О, а вот и жандармерия! Проверив мои документы, в участок они меня не забрали. К блюющим туристам тут у них особое отношение что ли? Или все такие благосклонные из-за приближения конца ещё одного года? Они попросили не нарушать «общественный порядок», иначе в следующий раз простым предупреждением всё не ограничится. Я пообещал впредь не показывать слёзы на публике, раз в Париже так не принято, и не изрыгать еду из не предназначенной для того дырки. Моей циничной шутки они не оценили, но предложили проводить до ближайшей станции метро. Я отказался, дорогу, кажется, ещё в состоянии перейти сам.


28


Очнулся я в больничном коридоре. Повсюду воняло спиртом и болезнями. Как я здесь оказался, я не помнил. Попытался подняться с неудобной кровати-каталки, но меня тут же кто-то осадил из-за спины, что-то сказав на французском. Столь резкое движение отозвалось звоном в ушах. В глазах вновь потемнело.

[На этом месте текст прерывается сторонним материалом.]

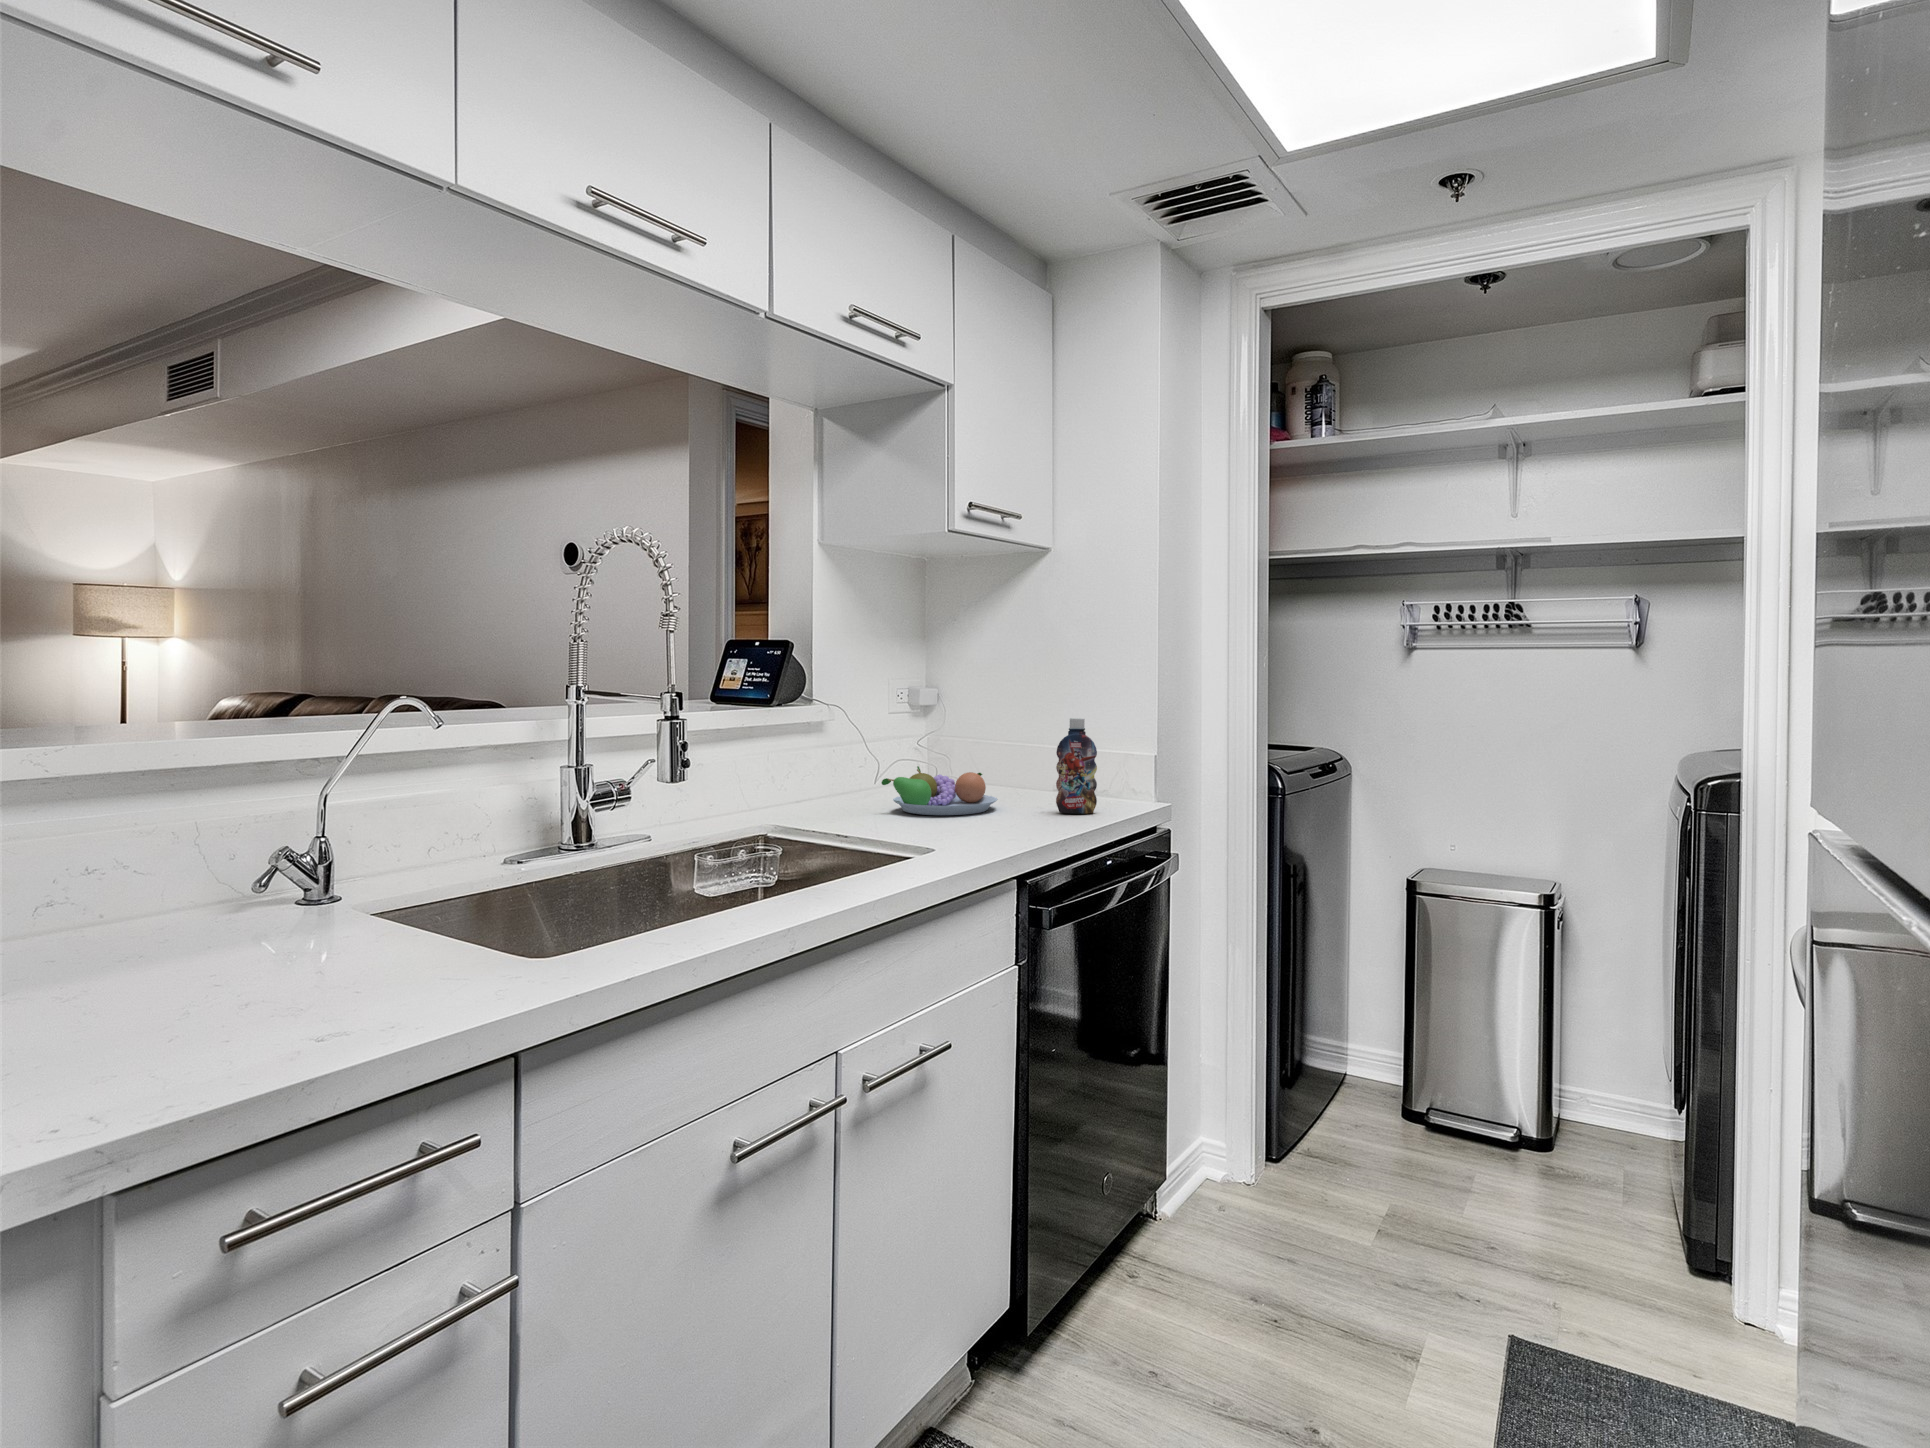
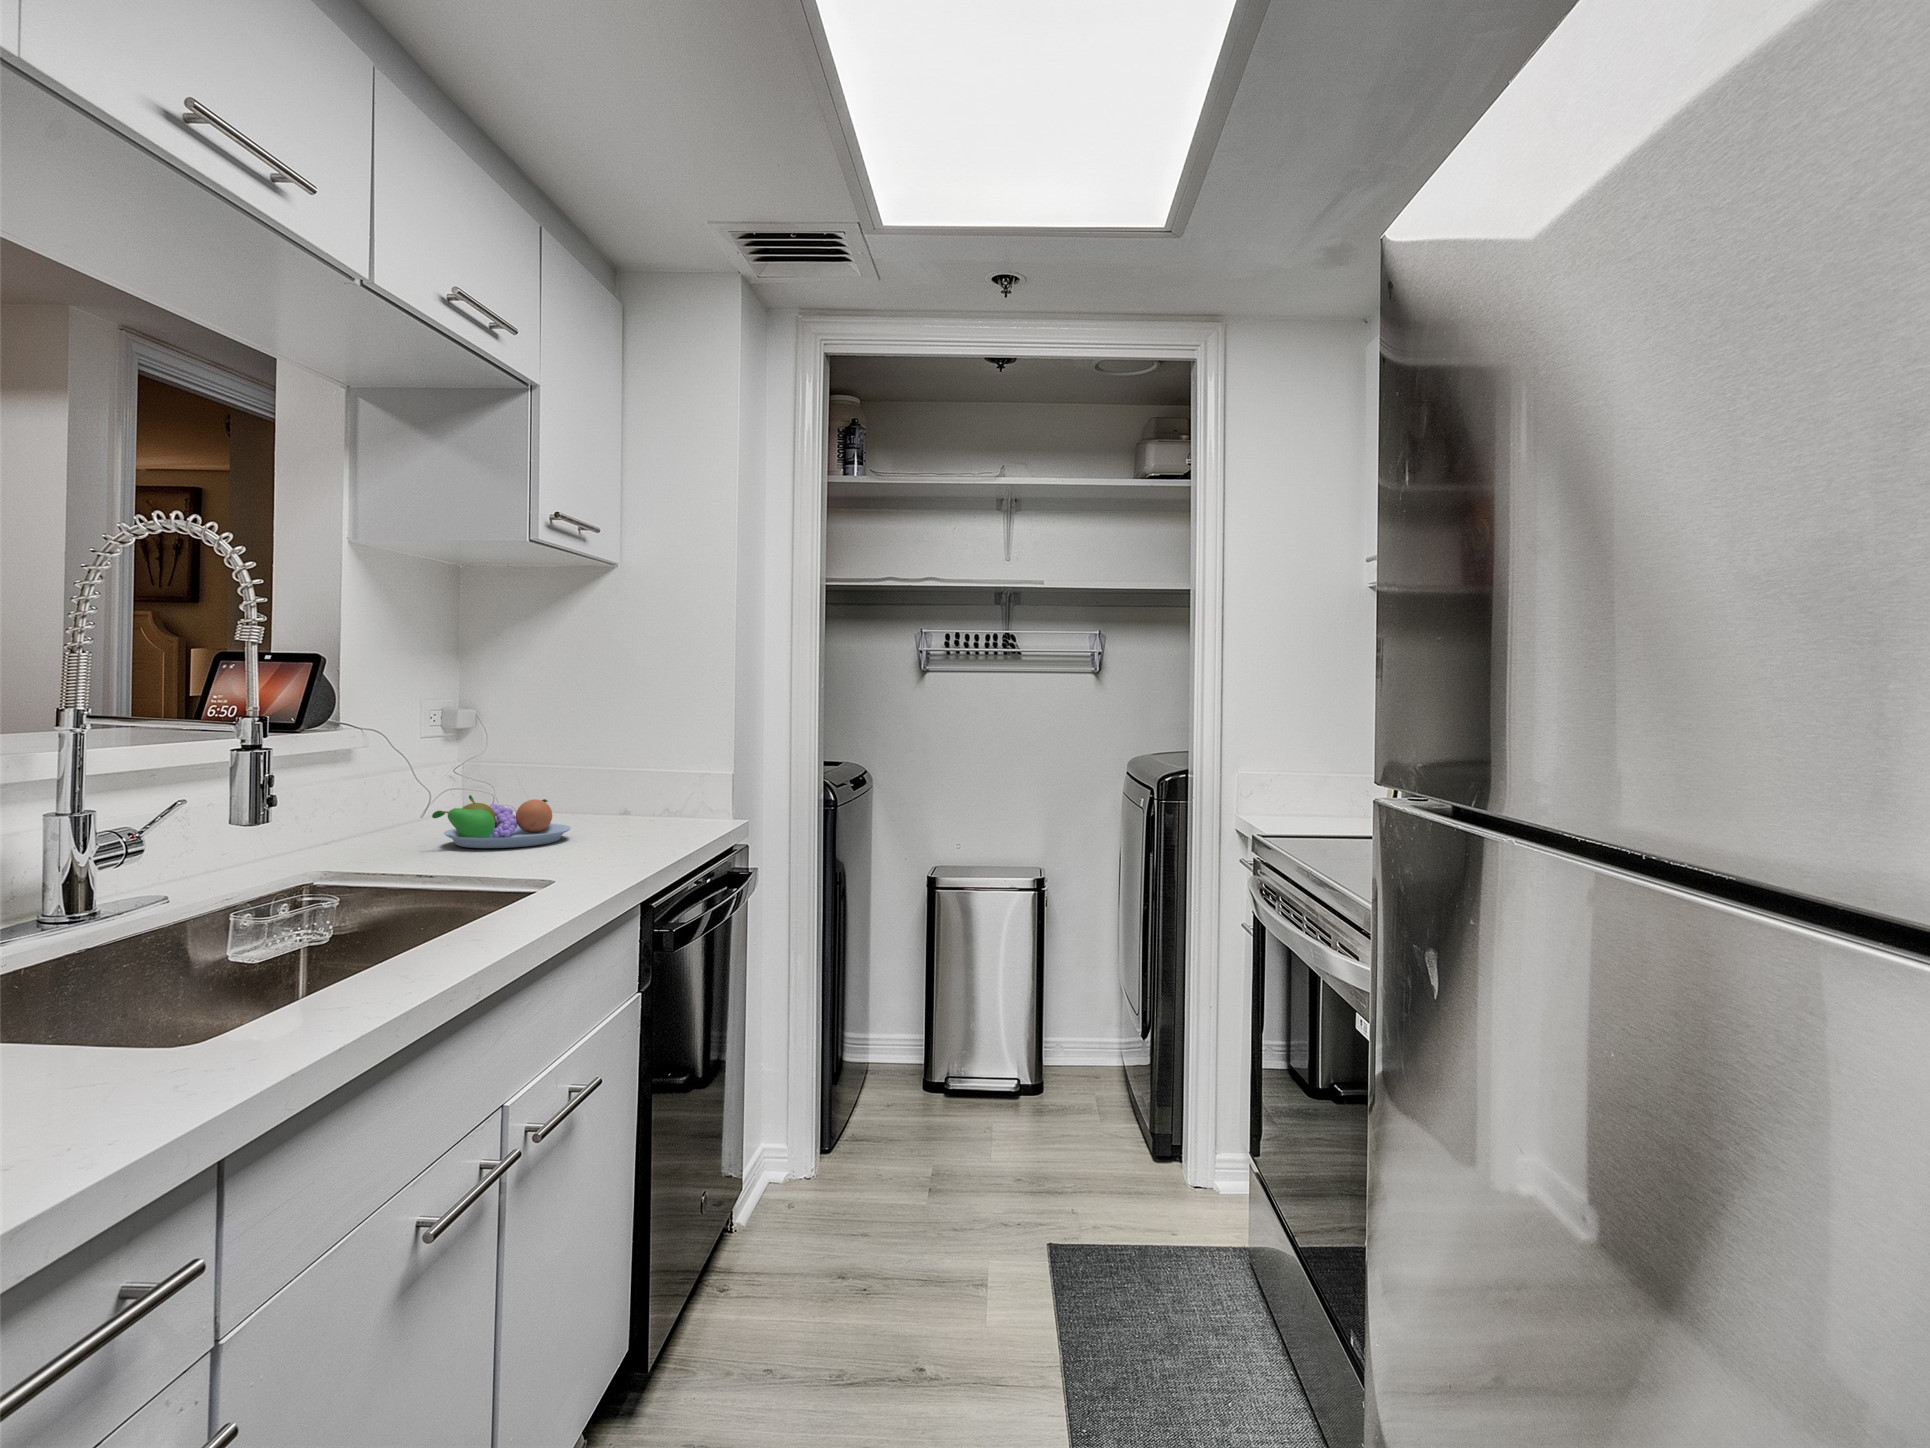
bottle: present [1056,718,1097,814] -> none [641,739,685,836]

Когда очнулся во второй раз, меня катили по коридору, заставленному койками с больными. Краем глаза заметил пару переполненных палат, из которых эхом разносился глубокий грудной кашель. Потом меня завезли в одну из этих палат, потеснив остальных пациентов. На мои вопросы «где я», «что со мной» и «что они собираются делать», я так и не получил вразумительных ответов. Тогда я собрался силами, поднялся, вышел в коридор — кроме пациентов, брёвнами разложенных вдоль зелёных стен — никого. Блок медсестёр пустовал. На стойке лежали еловые ветки и мишура. Свалился на стул напротив. Через какое-то время пришла медсестра и потащила меня обратно в палату. Я запротестовал, стал сопротивляться, спрашивая, где моя куртка и документы.

Куртка обнаружилась на койке в палате. Документы — на месте, а вот деньги и банковские карты пропали. Попросил позвать врача, но и тот по-английски не говорил. Он попросил не волноваться и выполнять указание медсестёр. Позже меня повели в рентген-кабинет. Сделали снимок лёгких. «Всё плохо», — только и смог я понять.

К вечеру температура поднялась до критической отметки, я не соображал, что происходит вокруг. Смотрел на облупившуюся штукатурку потолка, пытаясь сделать хоть вдох, но отчего-то не получалось. Тело затрясло в конвульсиях. Задыхаясь, начал шлёпать ладонью по стене, подзывая хоть кого-нибудь. Разум вновь накрыла темнота.


29


В сознание я пришёл уже почему-то в машине скорой помощи. Напротив сидели две девушки в синих куртках с логотипами госпиталя и красными крестами.